GIVEN DATA:
------------------------------------------------

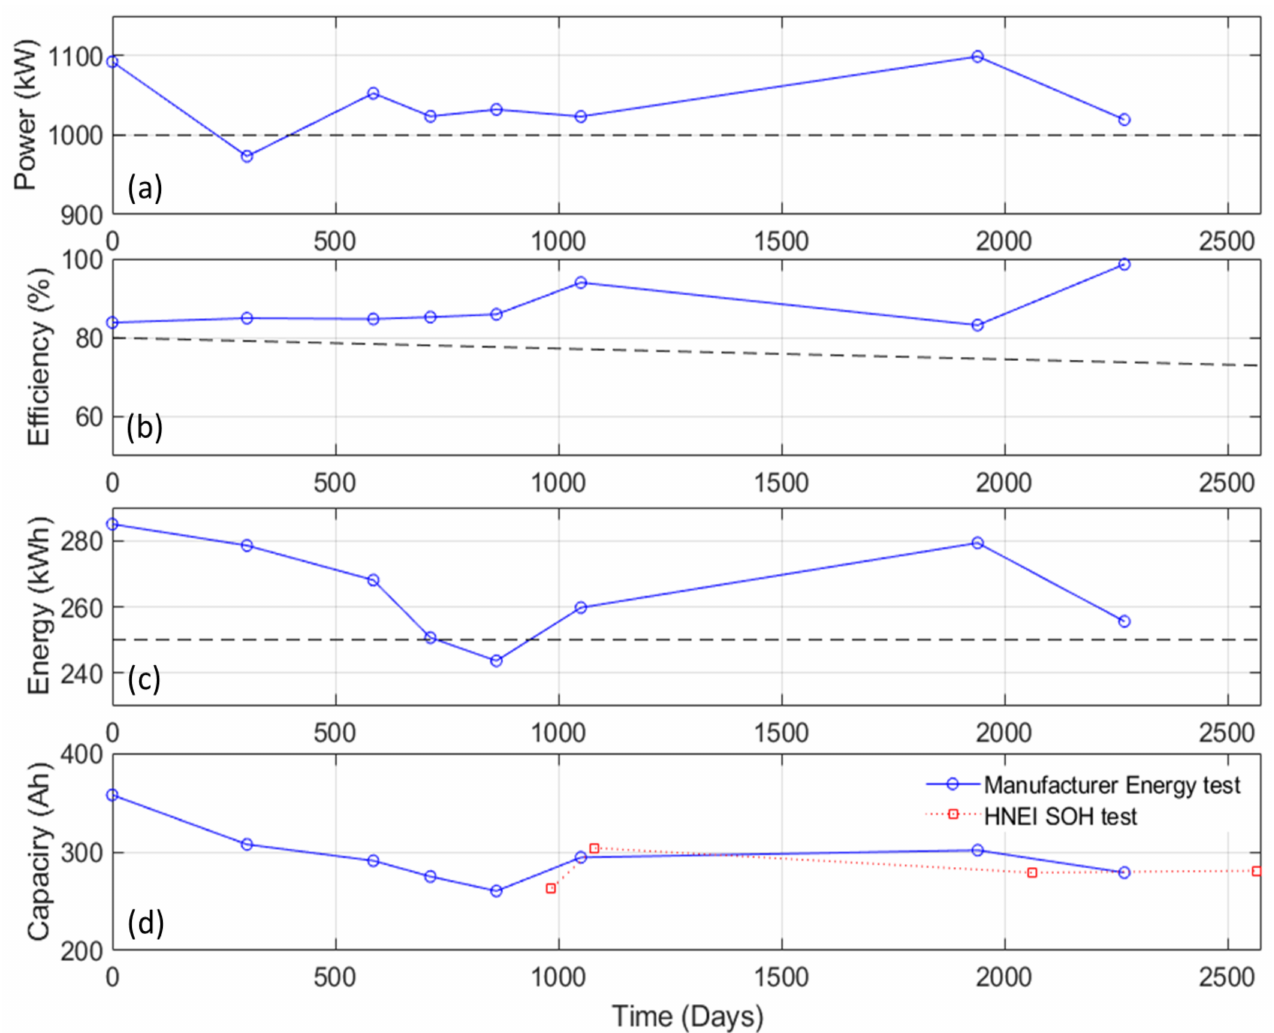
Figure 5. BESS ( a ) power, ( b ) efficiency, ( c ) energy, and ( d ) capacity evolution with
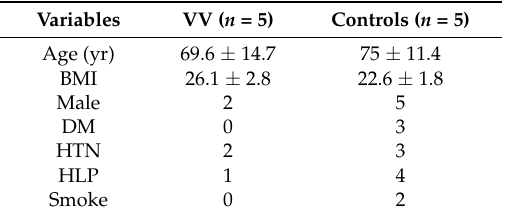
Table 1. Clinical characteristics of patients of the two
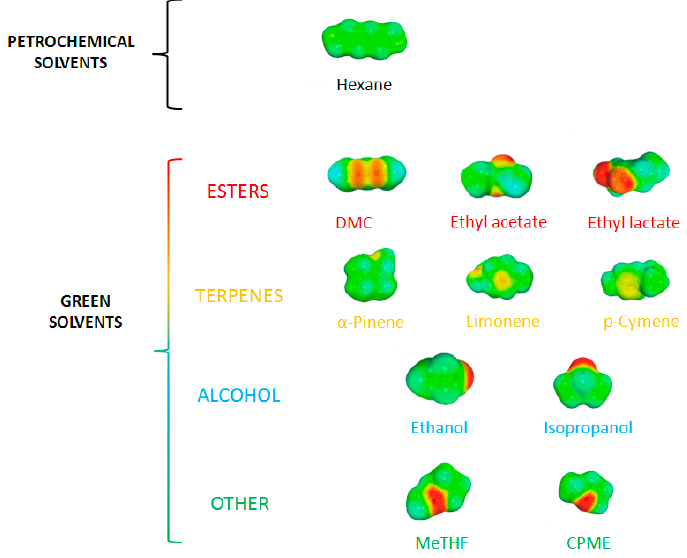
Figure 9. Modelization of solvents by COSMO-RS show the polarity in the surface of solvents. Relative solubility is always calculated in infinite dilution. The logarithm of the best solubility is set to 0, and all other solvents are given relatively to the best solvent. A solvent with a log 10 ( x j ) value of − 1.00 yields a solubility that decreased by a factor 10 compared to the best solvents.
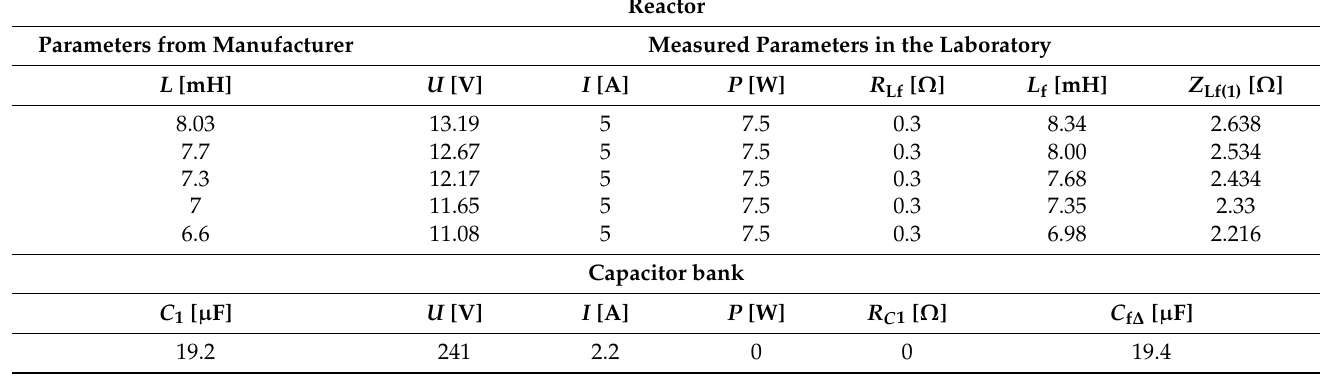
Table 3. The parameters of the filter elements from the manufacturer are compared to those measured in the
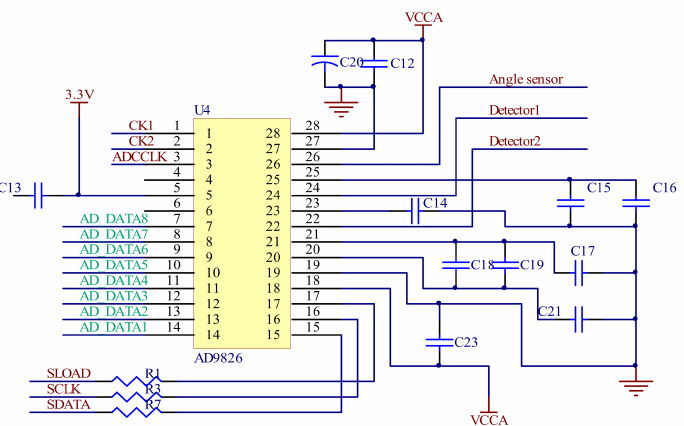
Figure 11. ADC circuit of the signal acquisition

------------------------------------------------

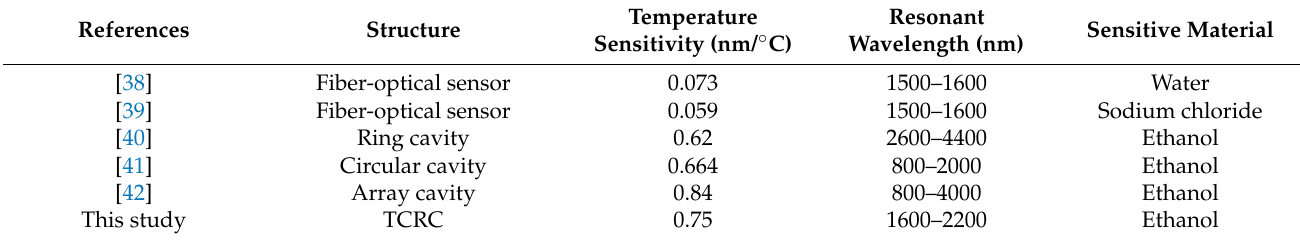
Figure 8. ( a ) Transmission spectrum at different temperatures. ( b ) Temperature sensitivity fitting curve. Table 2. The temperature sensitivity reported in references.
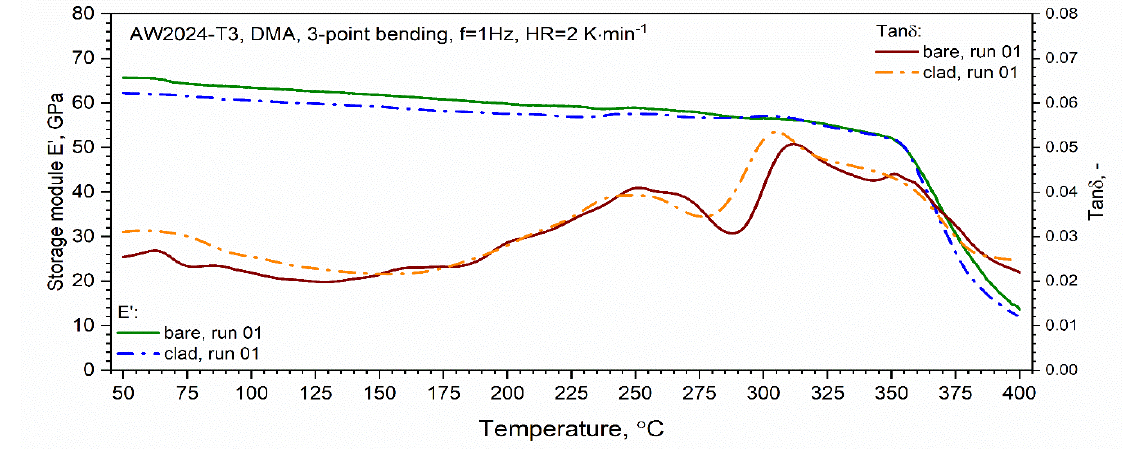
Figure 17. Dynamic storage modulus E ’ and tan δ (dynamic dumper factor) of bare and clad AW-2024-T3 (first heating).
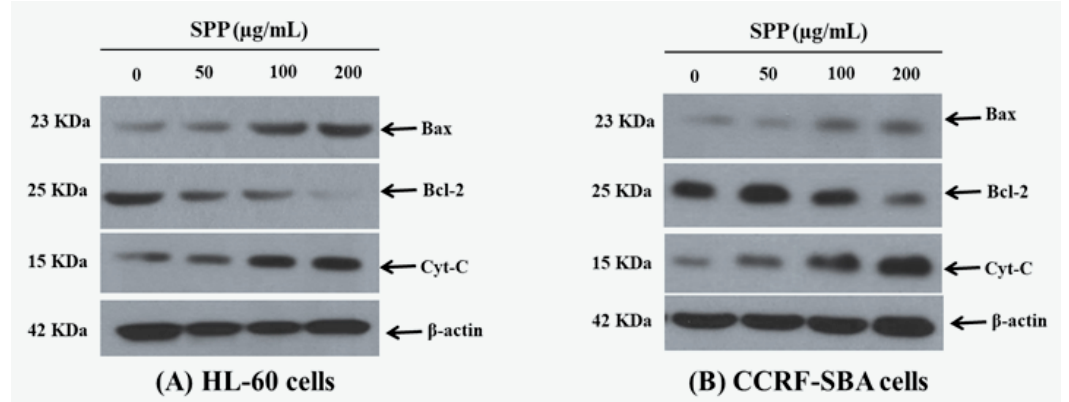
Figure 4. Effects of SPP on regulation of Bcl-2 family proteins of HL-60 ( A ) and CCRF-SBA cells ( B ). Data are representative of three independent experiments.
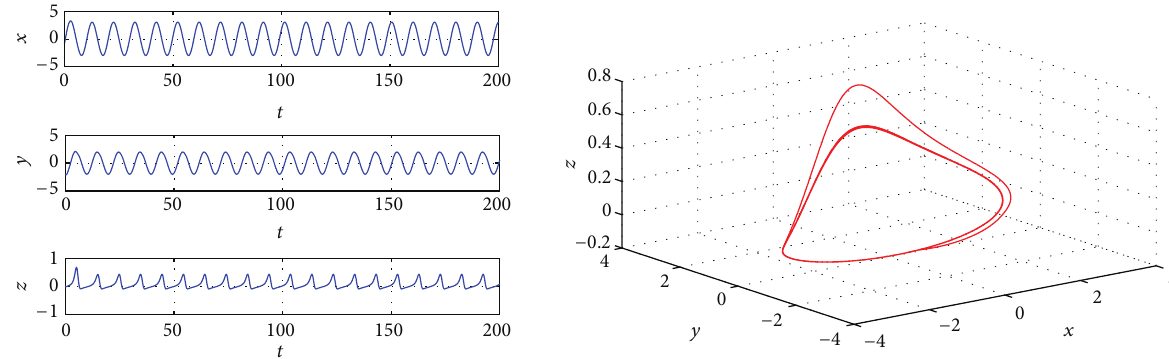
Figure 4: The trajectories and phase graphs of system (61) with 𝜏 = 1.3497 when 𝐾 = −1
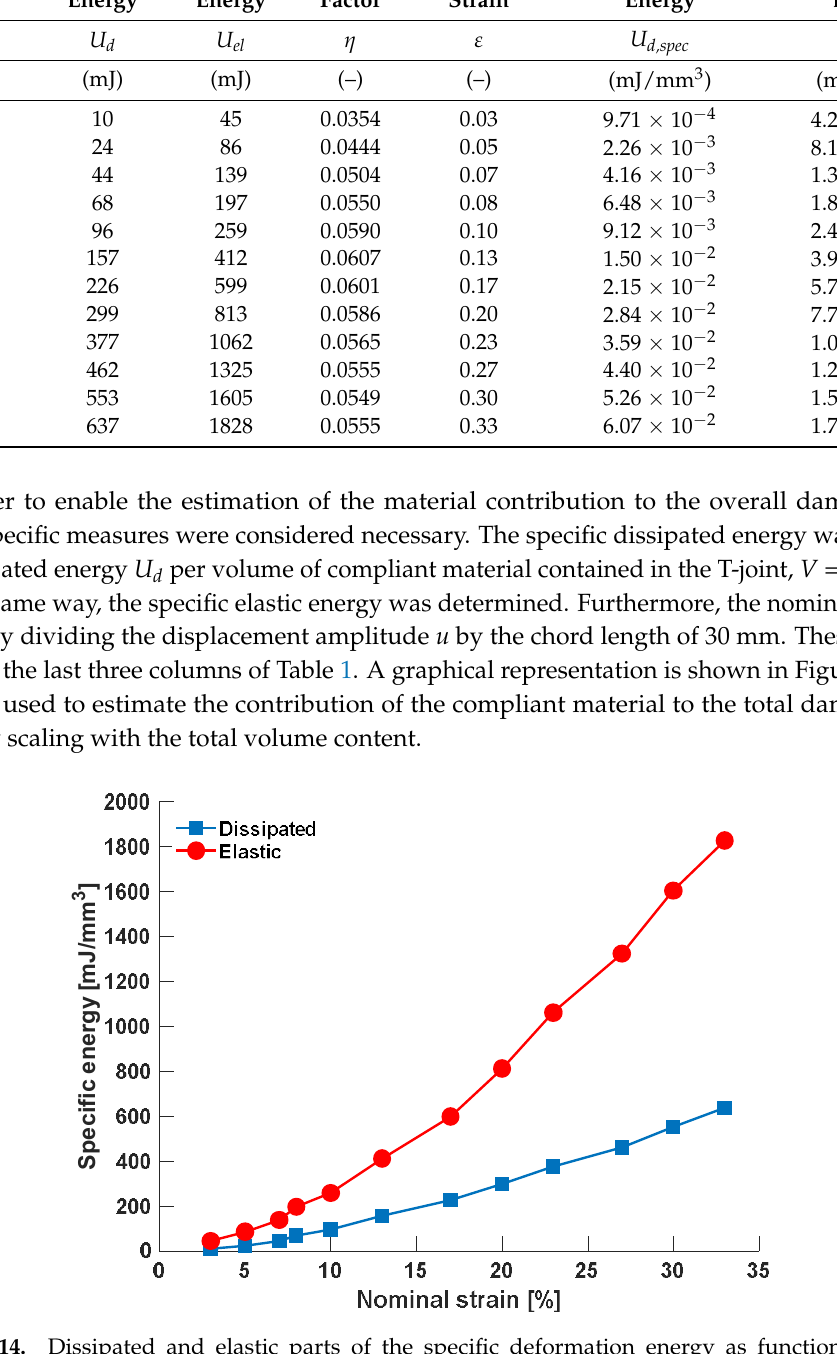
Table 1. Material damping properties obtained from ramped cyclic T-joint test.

------------------------------------------------

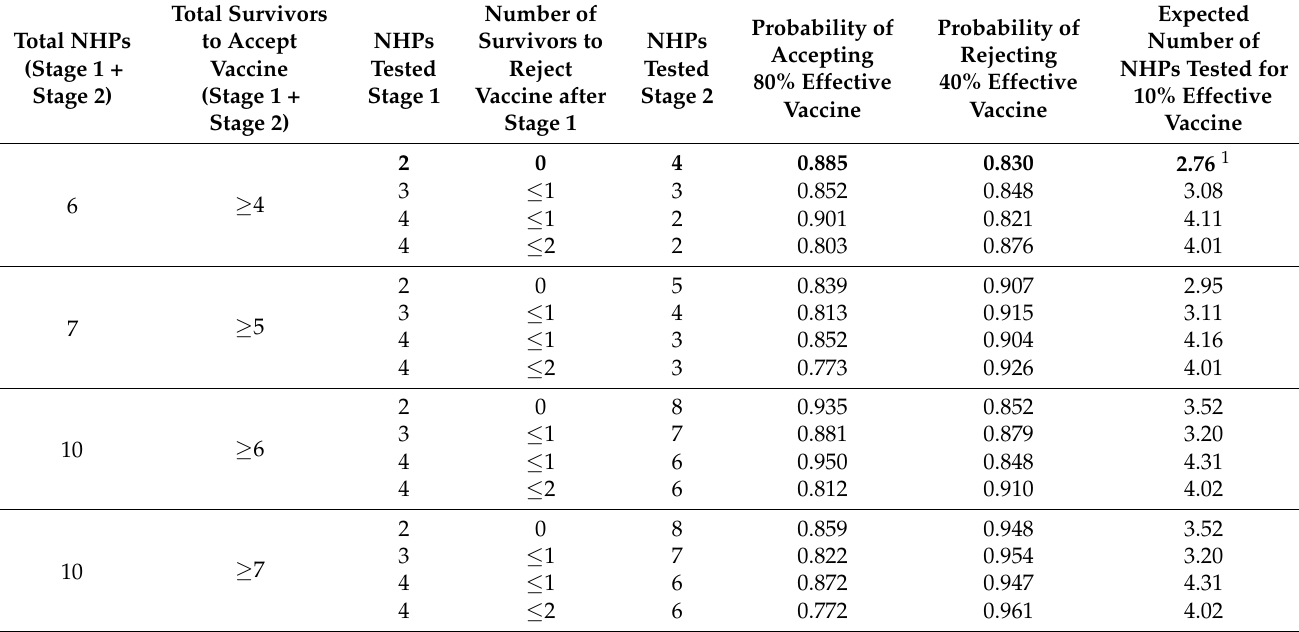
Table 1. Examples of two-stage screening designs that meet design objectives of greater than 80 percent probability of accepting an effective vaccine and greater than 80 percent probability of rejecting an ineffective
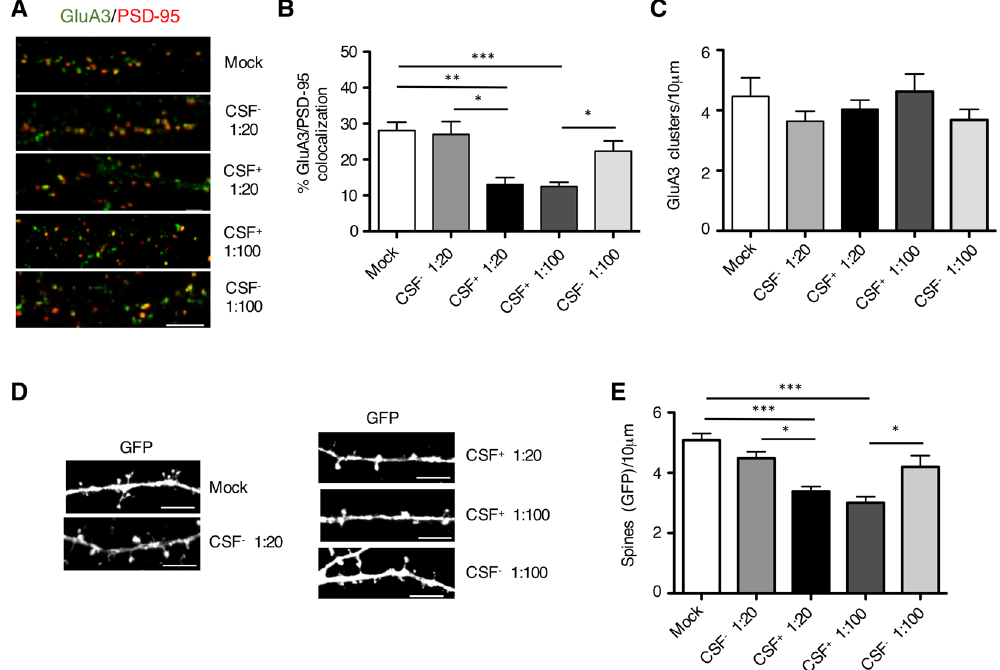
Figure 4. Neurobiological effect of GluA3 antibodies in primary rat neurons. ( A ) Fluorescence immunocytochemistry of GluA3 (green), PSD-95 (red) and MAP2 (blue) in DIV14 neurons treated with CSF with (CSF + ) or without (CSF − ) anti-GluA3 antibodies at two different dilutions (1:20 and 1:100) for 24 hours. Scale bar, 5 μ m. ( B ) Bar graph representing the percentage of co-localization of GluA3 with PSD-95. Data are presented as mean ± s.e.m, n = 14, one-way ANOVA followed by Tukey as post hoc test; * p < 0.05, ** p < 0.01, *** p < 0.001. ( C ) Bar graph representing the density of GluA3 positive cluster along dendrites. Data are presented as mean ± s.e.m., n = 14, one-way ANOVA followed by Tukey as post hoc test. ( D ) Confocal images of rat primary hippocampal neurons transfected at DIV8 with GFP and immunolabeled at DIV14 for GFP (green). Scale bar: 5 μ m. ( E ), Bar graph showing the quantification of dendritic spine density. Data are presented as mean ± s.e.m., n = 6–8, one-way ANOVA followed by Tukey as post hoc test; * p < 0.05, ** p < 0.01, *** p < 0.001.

------------------------------------------------

TASK DIRECTIONS:
Scan the entries above for the string "Table" and copy each line that contains it.

WRITTEN SOLUTION:
Table 1. Clinical characteristics of patients of the two
Table 3. The parameters of the filter elements from the manufacturer are compared to those measured in the
Figure 8. ( a ) Transmission spectrum at different temperatures. ( b ) Temperature sensitivity fitting curve. Table 2. The temperature sensitivity reported in references.
Table 1. Material damping properties obtained from ramped cyclic T-joint test.
Table 1. Examples of two-stage screening designs that meet design objectives of greater than 80 percent probability of accepting an effective vaccine and greater than 80 percent probability of rejecting an ineffective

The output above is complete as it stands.